By the second quarter of 2009, however, he noted a competitor had outbid WM on a key medical waste acquisition, slowing its plans. WM did complete other medical waste acquisitions in the coming years, as well as some facility investments. One 2010 deal involved buying divestiture assets in four states that were required by the U.S. Department of Justice when Stericycle purchased MedServe.
During this time, Stericycle was among WM’s major competitors for such deals, said Brian Butler, an analyst at Stifel. Stericycle’s growing market share in medical waste was likely a factor in WM easing off its long-term medical waste market plans, he said.
“Waste Management tried to buy in and do some roll-ups, but Stericycle kept buying most of the companies Waste Management was also trying to buy,” he said in an August interview. “At some point, Waste Management just decided to again focus on the solid waste business.”
Exact details remain unclear, and WM previously declined to comment, but the company later sold the bulk of its remaining medical waste assets. It still held a 15% stake in Trilogy MedWaste, a biomedical waste business backed by private equity firm KKR, until recently. CTFN reported in October that WM sold that stake ahead of the Stericycle deal closing.
Securities filings show Stericycle had been in talks with WM about a potential deal since as early as 2019. This didn’t evolve into serious deal discussion until later in 2023, once Stericycle got farther along with its ERP implementation.
The transaction cleared antitrust review by the DOJ and Federal Trade Commission in August, but was waiting on approval in other countries until recently.
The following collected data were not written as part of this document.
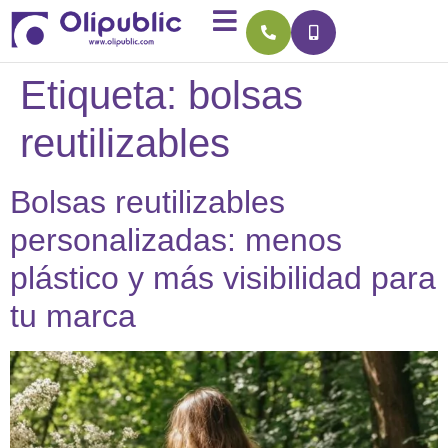
Etiqueta:
bolsas
reutilizables
Bolsas reutilizables
personalizadas: menos
plástico y más visibilidad para
tu marca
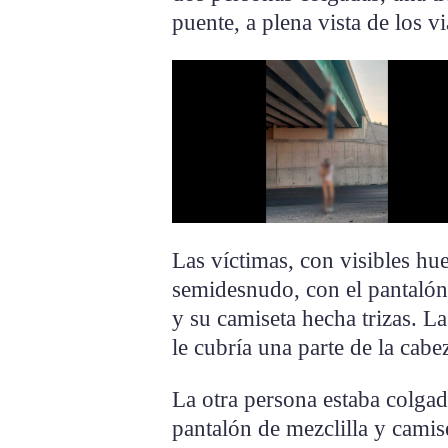
puente, a plena vista de los vi
Las víctimas, con visibles hue
semidesnudo, con el pantalón y
y su camiseta hecha trizas. La
le cubría una parte de la cabe
La otra persona estaba colgad
pantalón de mezclilla y camis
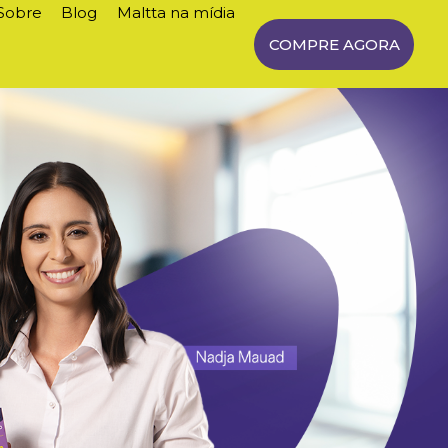
Sobre
Blog
Maltta na mídia
COMPRE AGORA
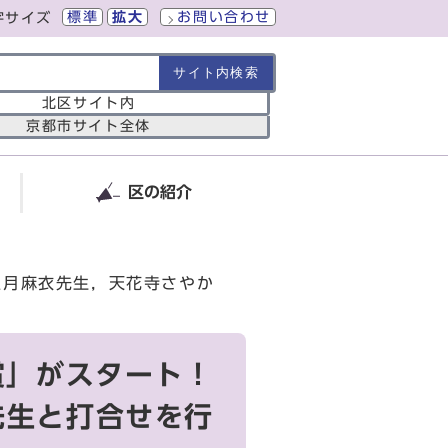
標準
拡大
お問い合わせ
字サイズ
の範囲
北区サイト内
京都市サイト全体
区の紹介
望月麻衣先生，天花寺さやか
賞」がスタート！
先生と打合せを行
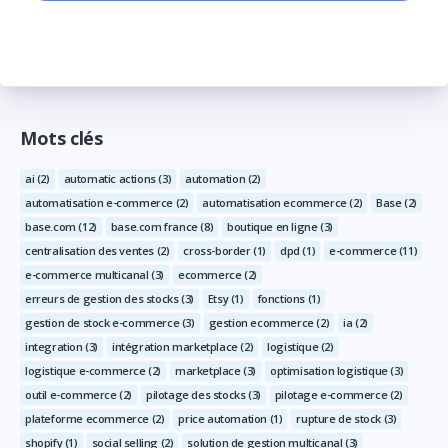
Mots clés
ai
(2)
automatic actions
(3)
automation
(2)
automatisation e-commerce
(2)
automatisation ecommerce
(2)
Base
(2)
base.com
(12)
base.com france
(8)
boutique en ligne
(3)
centralisation des ventes
(2)
cross-border
(1)
dpd
(1)
e-commerce
(11)
e-commerce multicanal
(3)
ecommerce
(2)
erreurs de gestion des stocks
(3)
Etsy
(1)
fonctions
(1)
gestion de stock e-commerce
(3)
gestion ecommerce
(2)
ia
(2)
integration
(3)
intégration marketplace
(2)
logistique
(2)
logistique e-commerce
(2)
marketplace
(3)
optimisation logistique
(3)
outil e-commerce
(2)
pilotage des stocks
(3)
pilotage e-commerce
(2)
plateforme ecommerce
(2)
price automation
(1)
rupture de stock
(3)
shopify
(1)
social selling
(2)
solution de gestion multicanal
(3)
Canada was the remaining hurdle, which was cleared in October. Stericycle also agreed to sell its assets in Spain and Portugal to Urbaser for $86.4 million last month.
WM has previously said it expects to realize annualized synergies of at least $125 million, though more recently said the number may be conservative.
The company previously said it foresees a possible 3-5% compound annual growth rate in the medical waste sector, due to broader healthcare trends. Stericycle recently reported nearly $1.98 billion in revenue through Q3 of this year.
WM reported $16.17 billion in revenue through Q3, driven by steady trends in its main solid waste business. The company has also spent at least $790 million on solid waste acquisitions this year.